--- Problem ---
In the data below, find every line with the string "lines" and pull it out.
◆ ◆ ◆ ◆ ◆ ◆ ◆
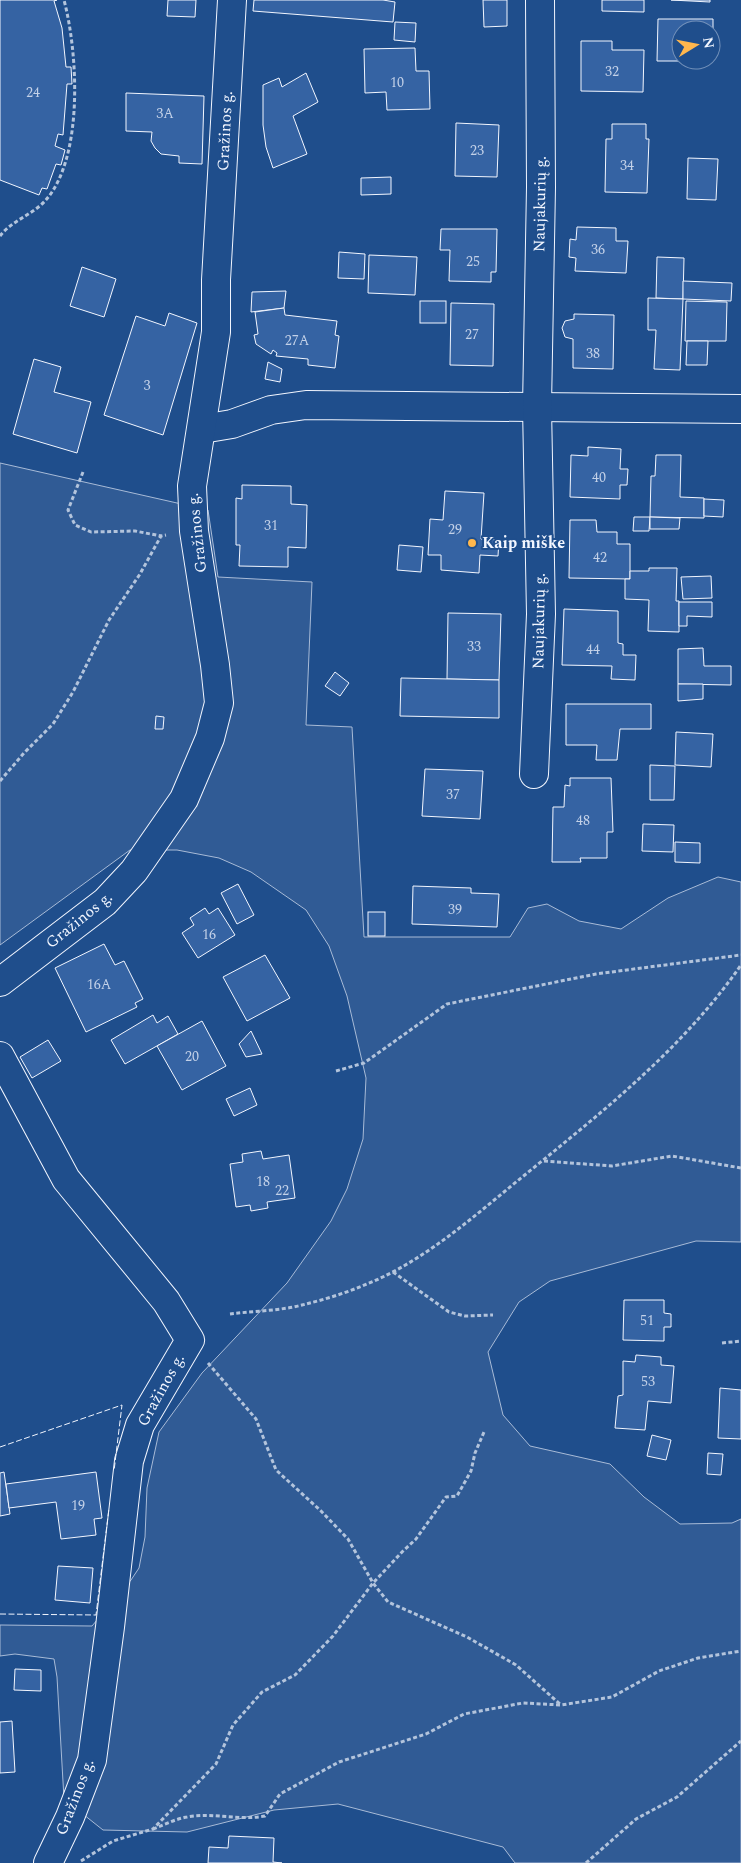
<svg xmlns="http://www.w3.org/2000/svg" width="741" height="1863" font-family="Spectral,serif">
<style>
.built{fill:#305b95;stroke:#a8bbd7}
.building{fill:#3563a3;stroke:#f2f6ff}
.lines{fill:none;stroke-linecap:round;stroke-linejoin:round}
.minor-casing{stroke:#f2f6ff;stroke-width:30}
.path{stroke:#b3c4dc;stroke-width:3;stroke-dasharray:4 2.5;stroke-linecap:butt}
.minor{stroke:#1f4e8c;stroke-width:28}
.fence{stroke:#f2f6ff;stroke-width:1;stroke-dasharray:6 2.5;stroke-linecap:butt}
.poi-dot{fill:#ffb74d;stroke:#1f4e8c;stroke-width:2}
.labels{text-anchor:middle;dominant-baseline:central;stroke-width:4;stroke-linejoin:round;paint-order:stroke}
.number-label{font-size:14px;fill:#c3d1e8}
.street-label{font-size:16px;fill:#f2f6ff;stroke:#1f4e8c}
.poi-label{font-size:16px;font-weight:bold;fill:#f2f6ff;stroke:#1f4e8c;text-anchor:start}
</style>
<rect width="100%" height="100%" fill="#1f4e8c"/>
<polygon class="built" points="0,463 208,510 218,577 312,582 306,725 352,727 364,937 510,937 528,908 547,904 579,921 621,929 668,898 718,877 741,882 741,1242 696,1241 550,1281 519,1302 488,1352 503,1415 530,1446 610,1464 644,1497 680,1524 732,1523 741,1519 741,1863 515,1863 503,1847 338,1804 274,1810 187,1832 103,1830 64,1799 57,1677 54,1659 15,1654 0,1656 0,1625 92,1626 131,1580 139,1568 145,1537 147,1488 159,1432 202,1373 287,1283 331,1221 347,1189 363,1139 366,1078 347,996 329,946 306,910 251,872 219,858 177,850 130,850 0,945"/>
<g class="building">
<polygon points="0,0 57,0 54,1 62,28 66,67 71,67 72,84 67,84 63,135 58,134 55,146 65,150 61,165 56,164 47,189 42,188 39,195 0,180"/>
<polygon points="168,0 196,0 195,17 167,16"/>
<polygon points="254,0 383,0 395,2 393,22 253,11"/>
<polygon points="483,0 507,0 507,26 484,27"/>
<polygon points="602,0 644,0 644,12 602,11"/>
<polygon points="671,0 710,0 710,2"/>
<polygon points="658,19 713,19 713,44 711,44 711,30 681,30 681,60 685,61 657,61"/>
<polygon points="395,22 416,23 415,42 394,40"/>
<polygon points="581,41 612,41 612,50 644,50 643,92 581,91"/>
<polygon points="415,48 416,71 429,71 430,109 387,110 386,92 365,93 364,49"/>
<polygon points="306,73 318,102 293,116 307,154 273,168 266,147 263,125 263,85 279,78 282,87"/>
<polygon points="126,93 204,96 202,164 179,163 179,156 161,154 155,148 151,141 152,132 126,131"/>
<polygon points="456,123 499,125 497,177 455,176"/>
<polygon points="612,124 646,124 646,139 649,139 647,193 605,192 606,139 612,139"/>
<polygon points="688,158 718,159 716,200 687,199"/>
<polygon points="391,177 391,194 361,195 361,178"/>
<polygon points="577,227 616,228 616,241 628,241 626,273 575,271 576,258 569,257 570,239 576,240"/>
<polygon points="441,229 497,229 496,272 491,272 491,282 449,281 450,250 440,250"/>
<polygon points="339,252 365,254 364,279 338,278"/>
<polygon points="369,255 417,257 415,295 368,293"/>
<polygon points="657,257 684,258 683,299 656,298"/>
<polygon points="82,267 116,279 104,317 70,306"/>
<polygon points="683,281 732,283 731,301 683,299"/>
<polygon points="286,291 284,308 251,312 252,292"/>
<polygon points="648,298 683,299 680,370 654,369 656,330 648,330"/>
<rect x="420" y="301" width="26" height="22"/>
<polygon points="686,301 727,302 726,341 685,341"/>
<polygon points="451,303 494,304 493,366 450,365"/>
<polygon points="284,308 285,315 337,321 335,335 339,336 335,368 308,365 308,359 276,356 277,353 273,350 271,354 256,344 254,335 258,334 255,312"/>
<polygon points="169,313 197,323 163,435 104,415 136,316 165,326"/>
<polygon points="574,314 614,315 613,369 573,368 573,339 565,337 562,328 565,321 574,319"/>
<polygon points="687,341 708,341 707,365 686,365"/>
<polygon points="34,359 61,367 54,392 91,402 77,453 13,434"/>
<polygon points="268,362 282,369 280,382 265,379"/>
<polygon points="588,447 621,449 620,469 628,469 627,485 620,485 620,499 570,497 571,455 588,456"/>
<polygon points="656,455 681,455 680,497 704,498 704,518 650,517 651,476 655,476"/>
<polygon points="242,485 291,486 291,504 307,505 306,548 288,547 288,567 239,566 240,545 236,545 236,498 242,499"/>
<polygon points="445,491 484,493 481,539 499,540 498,556 480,555 479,573 441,570 441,555 428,555 430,519 443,520"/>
<polygon points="704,499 724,500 723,517 704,516"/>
<polygon points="634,517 650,517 649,531 633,531"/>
<polygon points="650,517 680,518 679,529 650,529"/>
<polygon points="570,520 596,520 597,532 617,532 617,544 630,544 630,579 569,578"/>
<polygon points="399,545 423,547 421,572 397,570"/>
<polygon points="649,568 677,568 676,601 679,601 679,632 648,631 649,600 625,599 625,579 630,579 630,571 649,571"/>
<polygon points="711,576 712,598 683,599 681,577"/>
<polygon points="679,602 712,602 712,617 687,616 687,626 679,626"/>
<polygon points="564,609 618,611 618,643 623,644 623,655 636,655 635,680 611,679 612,666 562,665"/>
<polygon points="448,613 501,614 499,680 447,679"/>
<polygon points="703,648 704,666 731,666 731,685 678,684 678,649"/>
<polygon points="335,672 349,683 340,696 325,686"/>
<polygon points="401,678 499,680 499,718 400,716"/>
<polygon points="678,684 703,684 703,699 678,701"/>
<polygon points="566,704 651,704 651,729 620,729 617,760 596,760 597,745 566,745"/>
<polygon points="156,716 164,717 163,729 155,729"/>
<polygon points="676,732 713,734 711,767 675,765"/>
<polygon points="650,765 675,766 674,800 650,800"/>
<polygon points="425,769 483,771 480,819 422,816"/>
<polygon points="570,778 611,778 613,832 607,832 607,858 580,858 581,862 552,862 553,807 564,807 565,785 570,786"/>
<polygon points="643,824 674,825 673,852 642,851"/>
<polygon points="675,842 700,843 700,863 675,862"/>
<polygon points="238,884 254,915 237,924 221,893"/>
<polygon points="413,886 471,888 471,893 499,894 497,927 412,924"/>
<polygon points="205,908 209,914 218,908 235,935 198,958 182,933 194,925 190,918"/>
<rect x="368" y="912" width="17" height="24"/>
<polygon points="104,944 115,965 124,961 143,999 135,1003 137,1007 86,1032 55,968"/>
<polygon points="265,955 290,998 247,1021 223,977"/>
<polygon points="153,1015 157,1023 168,1016 178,1034 125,1064 111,1040"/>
<polygon points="202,1021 226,1066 182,1090 157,1046"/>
<polygon points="251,1031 262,1054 246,1057 239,1044"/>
<polygon points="48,1040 61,1061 32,1078 20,1057"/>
<polygon points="250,1088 257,1105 234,1116 226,1099"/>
<polygon points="261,1151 263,1159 289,1155 295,1198 267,1202 268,1208 251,1211 250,1205 236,1207 230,1164 243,1162 242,1154"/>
<polygon points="624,1300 664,1300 664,1313 671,1314 671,1327 664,1327 664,1341 623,1340"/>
<polygon points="636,1355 661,1357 661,1365 674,1366 671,1403 648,1401 645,1430 615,1428 618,1396 623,1395 623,1361 635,1362"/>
<polygon points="720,1388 741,1390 741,1439 718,1438"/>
<polygon points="652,1435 671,1440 666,1460 647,1456"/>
<polygon points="708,1453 723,1454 721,1475 707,1474"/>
<polygon points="4,1472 10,1514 0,1516 0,1473"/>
<polygon points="96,1472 102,1518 94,1519 96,1535 61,1539 56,1502 9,1508 6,1484"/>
<polygon points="58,1566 93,1568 90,1603 55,1600"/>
<polygon points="15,1669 41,1670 41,1691 14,1690"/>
<polygon points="12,1721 15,1772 0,1773 0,1722"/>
<polygon points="229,1836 274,1838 273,1862 282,1863 208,1863 209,1847 228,1848"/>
</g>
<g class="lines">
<defs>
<g id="minor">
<polyline points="202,429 232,424 271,410 306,405 741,409"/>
<polyline points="534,774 541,614 537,407 541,187 540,0"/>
<polyline points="0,982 105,902 134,871 184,799 210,738 219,703 215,665 194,531 192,486 216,332 216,280 232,0"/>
<polyline points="0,1056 66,1179 166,1301 190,1340 140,1425 129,1461 110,1627 92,1760 70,1817 48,1863"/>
</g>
</defs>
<use href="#minor" class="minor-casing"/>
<g class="path">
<path d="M0 236C11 221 32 215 45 201 84 158 78 53 64 0"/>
<polyline points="83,472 68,510 75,525 91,532 135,531 161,536"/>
<polyline points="0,781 24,753 53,724 73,692 109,620 140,574 161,536 166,535"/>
<polyline points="336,1071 364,1063 447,1004 596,974 741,955"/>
<polyline points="544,1161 612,1166 672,1156 741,1168"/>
<polyline points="393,1272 449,1312 465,1316 493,1315"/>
<path d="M230 1314C253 1311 279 1311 302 1305 323 1300 346 1293 367 1284 421 1262 465 1224 510 1187 593 1119 679 1054 741 965"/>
<polyline points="722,1343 741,1341"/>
<polyline points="208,1363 256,1419 276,1470 321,1511 348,1539 373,1583 388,1602 467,1637 516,1665 561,1705"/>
<path d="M153 1829C164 1825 175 1819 187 1817 212 1812 239 1821 265 1816L280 1794 339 1762 426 1734 464 1714 523 1703 561 1705 612 1697 659 1671 698 1658 741 1651"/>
<polyline points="81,1861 113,1841 153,1829 216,1764 233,1725 262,1692 295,1675 333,1636 373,1583 402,1552 416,1539 446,1497 457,1496 471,1471 475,1453 484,1432"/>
<polyline points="586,1863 636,1819 677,1797 741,1741"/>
</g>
<use href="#minor" class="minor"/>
<g class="fence">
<polyline points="0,1447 122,1405 114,1471"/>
<polyline points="0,1614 96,1615 109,1508"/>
</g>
</g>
<circle class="poi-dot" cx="472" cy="543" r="5"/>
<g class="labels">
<g class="number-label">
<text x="612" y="71">32</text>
<text x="397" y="82">10</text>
<text x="33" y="92">24</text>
<text x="165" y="113">3A</text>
<text x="477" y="150">23</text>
<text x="627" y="165">34</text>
<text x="598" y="249">36</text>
<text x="473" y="261">25</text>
<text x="472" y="334">27</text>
<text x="297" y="340">27A</text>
<text x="593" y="353">38</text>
<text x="147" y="385">3</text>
<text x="599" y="477">40</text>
<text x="271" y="525">31</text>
<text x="455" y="529">29</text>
<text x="600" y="557">42</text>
<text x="474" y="646">33</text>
<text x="593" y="649">44</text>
<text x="453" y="794">37</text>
<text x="583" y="820">48</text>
<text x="455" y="909">39</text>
<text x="209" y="934">16</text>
<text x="99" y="984">16A</text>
<text x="192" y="1056">20</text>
<text x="263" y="1181">18</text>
<text x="282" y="1190">22</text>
<text x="647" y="1320">51</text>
<text x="648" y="1381">53</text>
<text x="78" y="1505">19</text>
</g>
<g class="street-label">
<text transform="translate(225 131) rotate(-87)">Gražinos g.</text>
<text transform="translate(540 204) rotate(-89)">Naujakurių g.</text>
<text transform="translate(197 533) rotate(-96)">Gražinos g.</text>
<text transform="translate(539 621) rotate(-89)">Naujakurių g.</text>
<text transform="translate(79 920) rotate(-39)">Gražinos g.</text>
<text transform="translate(161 1390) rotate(-61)">Gražinos g.</text>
<text transform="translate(75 1797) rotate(-69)">Gražinos g.</text>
</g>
<g class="poi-label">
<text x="482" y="543">Kaip miške</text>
</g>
</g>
<g transform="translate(696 45) rotate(80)"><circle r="24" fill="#1f4e8c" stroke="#7391ba"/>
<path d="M0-4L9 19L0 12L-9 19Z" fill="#ffb74d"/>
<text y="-8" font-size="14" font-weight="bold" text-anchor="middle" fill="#f2f6ff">N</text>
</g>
</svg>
◆ ◆ ◆ ◆ ◆ ◆ ◆
--- Solution to this exercise ---
.lines{fill:none;stroke-linecap:round;stroke-linejoin:round}
<g class="lines">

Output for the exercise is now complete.